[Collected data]
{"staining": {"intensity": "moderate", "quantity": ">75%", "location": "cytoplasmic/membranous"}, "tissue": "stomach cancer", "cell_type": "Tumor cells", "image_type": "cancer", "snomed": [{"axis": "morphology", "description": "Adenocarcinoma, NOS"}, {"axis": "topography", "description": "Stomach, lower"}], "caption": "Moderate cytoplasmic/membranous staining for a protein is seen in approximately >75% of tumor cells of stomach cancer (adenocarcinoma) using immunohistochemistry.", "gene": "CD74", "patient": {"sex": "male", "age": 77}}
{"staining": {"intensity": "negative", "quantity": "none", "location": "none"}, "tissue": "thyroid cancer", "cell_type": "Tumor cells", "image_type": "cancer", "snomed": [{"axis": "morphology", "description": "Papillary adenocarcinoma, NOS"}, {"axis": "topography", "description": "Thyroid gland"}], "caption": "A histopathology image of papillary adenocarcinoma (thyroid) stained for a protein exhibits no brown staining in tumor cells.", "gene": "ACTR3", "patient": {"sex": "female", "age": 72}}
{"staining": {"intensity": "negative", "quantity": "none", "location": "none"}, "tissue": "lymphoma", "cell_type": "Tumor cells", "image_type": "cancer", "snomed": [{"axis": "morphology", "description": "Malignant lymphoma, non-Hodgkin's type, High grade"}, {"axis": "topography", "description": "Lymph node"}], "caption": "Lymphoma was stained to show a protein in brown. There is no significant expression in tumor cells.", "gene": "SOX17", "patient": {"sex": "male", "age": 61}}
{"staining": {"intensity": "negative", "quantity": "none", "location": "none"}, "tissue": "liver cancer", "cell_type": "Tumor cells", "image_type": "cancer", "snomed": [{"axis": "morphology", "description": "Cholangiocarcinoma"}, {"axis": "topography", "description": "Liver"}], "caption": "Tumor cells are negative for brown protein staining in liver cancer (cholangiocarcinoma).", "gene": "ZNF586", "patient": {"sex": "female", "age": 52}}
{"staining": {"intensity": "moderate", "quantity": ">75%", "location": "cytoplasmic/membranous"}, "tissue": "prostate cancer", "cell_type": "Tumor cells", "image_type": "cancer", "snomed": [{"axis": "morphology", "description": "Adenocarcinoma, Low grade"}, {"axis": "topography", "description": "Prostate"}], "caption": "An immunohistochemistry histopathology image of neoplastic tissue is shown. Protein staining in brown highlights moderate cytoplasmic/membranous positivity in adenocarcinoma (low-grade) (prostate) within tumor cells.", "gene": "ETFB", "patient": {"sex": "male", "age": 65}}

## What this task involves
Transcribe the records. Keep every word exactly as it stands.

## Response to this task
{"staining": {"intensity": "moderate", "quantity": ">75%", "location": "cytoplasmic/membranous"}, "tissue": "stomach cancer", "cell_type": "Tumor cells", "image_type": "cancer", "snomed": [{"axis": "morphology", "description": "Adenocarcinoma, NOS"}, {"axis": "topography", "description": "Stomach, lower"}], "caption": "Moderate cytoplasmic/membranous staining for a protein is seen in approximately >75% of tumor cells of stomach cancer (adenocarcinoma) using immunohistochemistry.", "gene": "CD74", "patient": {"sex": "male", "age": 77}}
{"staining": {"intensity": "negative", "quantity": "none", "location": "none"}, "tissue": "thyroid cancer", "cell_type": "Tumor cells", "image_type": "cancer", "snomed": [{"axis": "morphology", "description": "Papillary adenocarcinoma, NOS"}, {"axis": "topography", "description": "Thyroid gland"}], "caption": "A histopathology image of papillary adenocarcinoma (thyroid) stained for a protein exhibits no brown staining in tumor cells.", "gene": "ACTR3", "patient": {"sex": "female", "age": 72}}
{"staining": {"intensity": "negative", "quantity": "none", "location": "none"}, "tissue": "lymphoma", "cell_type": "Tumor cells", "image_type": "cancer", "snomed": [{"axis": "morphology", "description": "Malignant lymphoma, non-Hodgkin's type, High grade"}, {"axis": "topography", "description": "Lymph node"}], "caption": "Lymphoma was stained to show a protein in brown. There is no significant expression in tumor cells.", "gene": "SOX17", "patient": {"sex": "male", "age": 61}}
{"staining": {"intensity": "negative", "quantity": "none", "location": "none"}, "tissue": "liver cancer", "cell_type": "Tumor cells", "image_type": "cancer", "snomed": [{"axis": "morphology", "description": "Cholangiocarcinoma"}, {"axis": "topography", "description": "Liver"}], "caption": "Tumor cells are negative for brown protein staining in liver cancer (cholangiocarcinoma).", "gene": "ZNF586", "patient": {"sex": "female", "age": 52}}
{"staining": {"intensity": "moderate", "quantity": ">75%", "location": "cytoplasmic/membranous"}, "tissue": "prostate cancer", "cell_type": "Tumor cells", "image_type": "cancer", "snomed": [{"axis": "morphology", "description": "Adenocarcinoma, Low grade"}, {"axis": "topography", "description": "Prostate"}], "caption": "An immunohistochemistry histopathology image of neoplastic tissue is shown. Protein staining in brown highlights moderate cytoplasmic/membranous positivity in adenocarcinoma (low-grade) (prostate) within tumor cells.", "gene": "ETFB", "patient": {"sex": "male", "age": 65}}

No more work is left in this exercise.